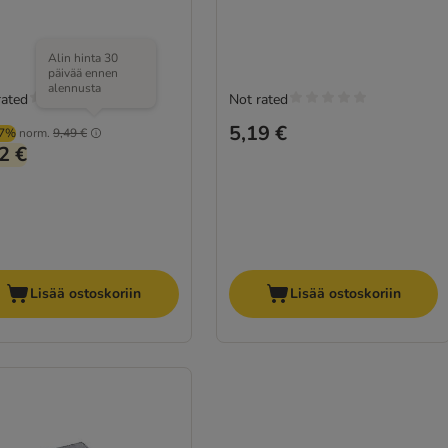
Alin hinta 30
päivää ennen
alennusta
rated
Not rated
5,19 €
97%
norm.
9,49 €
2 €
Lisää ostoskoriin
Lisää ostoskoriin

__________

• **BRIEF**
Write out the records in full and exactly, omitting the pictures they hold.

• **SOLUTION TO THIS PROBLEM**
Alin hinta 30
päivää ennen
alennusta
rated
Not rated
5,19 €
97%
norm.
9,49 €
2 €
Lisää ostoskoriin
Lisää ostoskoriin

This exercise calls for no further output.